If the first item evaluates to some other kind of thing that the implementation knows how to use to manipulate the other items in the S-expression, then it does whatever is appropriate for that particular first item, which may or may not involve evaluation of the other items. In Scheme, the candidate built-in first items that are not procedures are the syntactic keywords, like "if", "let*", "define", "set!", and so on, but you can make more of them to suit yourself by using things like macro facilities. Indeed, in Wraith Scheme, most of the syntactic keywords are implemented as macros.

In the broader Lisp community, the term "special form" has been used for the kind of thing that today's Scheme community calls "syntactic keyword". I am in the habit of still using the earlier term.

If the first item in the S-expression evaluates to something that is neither a procedure nor a special form, then the implementation will have no idea how to "apply" it to the rest of the S-expression. It will have to report an error.

Anyhow, as the word is understood by the Scheme community, procedures have requirements of type and of arity that their argument list must obey, and they also are specified to return particular kinds of values. Information of this sort will always be among the metadata for any Scheme procedure, so it is no surprise that the structs for functionDescriptors all have lots of slots for these items of data. (As is common, I am blurring the distinction between "function" and "procedure". I hope you will forgive me.)

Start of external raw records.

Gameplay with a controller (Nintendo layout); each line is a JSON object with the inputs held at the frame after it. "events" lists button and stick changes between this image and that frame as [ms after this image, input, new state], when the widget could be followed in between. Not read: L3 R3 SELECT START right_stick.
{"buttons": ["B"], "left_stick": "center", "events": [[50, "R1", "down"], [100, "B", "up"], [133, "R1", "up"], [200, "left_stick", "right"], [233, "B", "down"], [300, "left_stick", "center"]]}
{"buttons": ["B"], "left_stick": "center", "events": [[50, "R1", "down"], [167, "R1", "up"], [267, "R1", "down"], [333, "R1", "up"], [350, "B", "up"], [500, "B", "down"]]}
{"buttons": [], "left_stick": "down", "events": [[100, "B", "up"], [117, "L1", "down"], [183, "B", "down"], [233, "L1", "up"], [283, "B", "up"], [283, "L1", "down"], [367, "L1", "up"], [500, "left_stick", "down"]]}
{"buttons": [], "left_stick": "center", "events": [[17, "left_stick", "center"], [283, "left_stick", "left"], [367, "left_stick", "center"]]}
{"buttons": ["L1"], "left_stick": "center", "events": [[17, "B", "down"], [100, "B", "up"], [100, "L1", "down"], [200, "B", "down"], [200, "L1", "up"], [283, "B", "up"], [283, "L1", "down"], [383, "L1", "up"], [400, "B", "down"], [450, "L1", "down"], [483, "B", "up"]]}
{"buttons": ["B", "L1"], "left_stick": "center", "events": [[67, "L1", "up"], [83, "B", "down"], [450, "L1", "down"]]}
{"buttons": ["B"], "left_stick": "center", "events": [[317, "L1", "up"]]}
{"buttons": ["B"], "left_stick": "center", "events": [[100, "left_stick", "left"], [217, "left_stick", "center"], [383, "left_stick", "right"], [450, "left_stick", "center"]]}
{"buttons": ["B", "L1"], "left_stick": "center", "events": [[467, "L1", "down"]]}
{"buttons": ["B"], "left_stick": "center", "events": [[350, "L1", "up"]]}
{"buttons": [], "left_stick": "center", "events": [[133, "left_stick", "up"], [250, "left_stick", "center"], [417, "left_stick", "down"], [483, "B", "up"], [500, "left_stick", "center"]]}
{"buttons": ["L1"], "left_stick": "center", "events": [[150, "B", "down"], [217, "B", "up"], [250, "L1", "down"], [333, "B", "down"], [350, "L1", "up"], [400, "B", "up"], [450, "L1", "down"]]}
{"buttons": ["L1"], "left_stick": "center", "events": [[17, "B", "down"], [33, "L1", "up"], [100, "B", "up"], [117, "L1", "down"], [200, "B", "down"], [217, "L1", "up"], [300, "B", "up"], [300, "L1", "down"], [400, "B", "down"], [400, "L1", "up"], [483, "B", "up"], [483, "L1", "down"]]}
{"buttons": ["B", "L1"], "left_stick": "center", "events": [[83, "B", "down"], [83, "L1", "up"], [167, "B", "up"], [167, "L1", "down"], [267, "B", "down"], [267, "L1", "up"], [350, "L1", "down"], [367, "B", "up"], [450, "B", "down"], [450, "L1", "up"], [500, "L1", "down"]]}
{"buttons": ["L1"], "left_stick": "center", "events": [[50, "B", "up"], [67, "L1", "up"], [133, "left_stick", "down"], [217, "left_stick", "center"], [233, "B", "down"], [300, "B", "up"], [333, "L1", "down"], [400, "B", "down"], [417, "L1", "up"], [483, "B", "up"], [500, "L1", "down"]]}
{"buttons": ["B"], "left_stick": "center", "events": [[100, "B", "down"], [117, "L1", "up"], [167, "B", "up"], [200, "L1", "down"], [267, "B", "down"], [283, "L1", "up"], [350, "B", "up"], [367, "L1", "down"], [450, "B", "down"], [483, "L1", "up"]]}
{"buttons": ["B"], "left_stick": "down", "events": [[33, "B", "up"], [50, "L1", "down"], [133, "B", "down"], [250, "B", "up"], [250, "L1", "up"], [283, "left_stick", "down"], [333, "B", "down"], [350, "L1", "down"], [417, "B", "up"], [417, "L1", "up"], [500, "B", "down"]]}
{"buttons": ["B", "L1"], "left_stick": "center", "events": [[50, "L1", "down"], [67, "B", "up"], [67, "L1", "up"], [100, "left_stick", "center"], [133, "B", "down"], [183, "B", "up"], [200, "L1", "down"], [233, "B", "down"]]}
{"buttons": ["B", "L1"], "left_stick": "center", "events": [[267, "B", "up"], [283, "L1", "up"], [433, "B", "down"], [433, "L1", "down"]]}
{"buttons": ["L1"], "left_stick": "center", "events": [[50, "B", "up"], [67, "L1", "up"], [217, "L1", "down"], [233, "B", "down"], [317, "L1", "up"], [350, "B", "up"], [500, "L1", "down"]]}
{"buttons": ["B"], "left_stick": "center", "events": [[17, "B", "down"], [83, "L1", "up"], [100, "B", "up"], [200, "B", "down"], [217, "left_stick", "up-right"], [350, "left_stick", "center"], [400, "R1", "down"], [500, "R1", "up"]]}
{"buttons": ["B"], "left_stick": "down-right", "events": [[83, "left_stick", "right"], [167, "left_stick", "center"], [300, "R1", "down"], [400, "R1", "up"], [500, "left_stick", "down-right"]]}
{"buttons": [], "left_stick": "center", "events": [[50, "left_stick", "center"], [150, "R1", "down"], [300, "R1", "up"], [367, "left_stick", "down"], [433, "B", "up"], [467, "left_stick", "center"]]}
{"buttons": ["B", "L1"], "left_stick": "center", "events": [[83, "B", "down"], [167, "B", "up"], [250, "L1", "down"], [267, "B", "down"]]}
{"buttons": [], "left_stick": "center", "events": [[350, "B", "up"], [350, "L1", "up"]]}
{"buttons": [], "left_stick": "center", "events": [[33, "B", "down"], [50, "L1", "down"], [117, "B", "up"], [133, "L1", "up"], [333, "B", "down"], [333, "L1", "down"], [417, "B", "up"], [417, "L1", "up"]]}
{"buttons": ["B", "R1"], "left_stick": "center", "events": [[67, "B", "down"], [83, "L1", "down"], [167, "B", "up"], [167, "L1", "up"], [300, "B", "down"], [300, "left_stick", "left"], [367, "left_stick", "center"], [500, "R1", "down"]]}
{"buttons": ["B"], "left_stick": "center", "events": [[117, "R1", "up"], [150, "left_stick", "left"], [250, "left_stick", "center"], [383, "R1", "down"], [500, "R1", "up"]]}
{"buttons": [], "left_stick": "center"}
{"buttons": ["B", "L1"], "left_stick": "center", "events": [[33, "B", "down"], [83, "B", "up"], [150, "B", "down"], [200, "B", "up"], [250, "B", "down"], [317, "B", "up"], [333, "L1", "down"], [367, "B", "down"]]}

On the other hand, for special forms, there are no broadly applicable rules. There are special forms of every shape and kind. Some evaluate all of their arguments, like procedures do, some evaluate just a few, and some evaluate none at all. Some have arity requirements and some do not. In the absence of much metadata that is common to all special forms, the struct called "specialFormDescriptor" is pretty short. So let's take that one first. It is in "SchemeSpecial.h", and it is all that is there:

typedef struct {
    void            (*evalCode)();  /* do this with the arguments ... */
    LongWord        pNameNumber;    /* index of the print name in a table. */
    } specialFormDescriptor;

The second slot tells how to get the name of the special form. The first is the code that implements what it does. (That code is called at a time when a pointer to the entire S-expression which comprises the use of the special form is in the SECD machine's "R" register, so it does not need any arguments.)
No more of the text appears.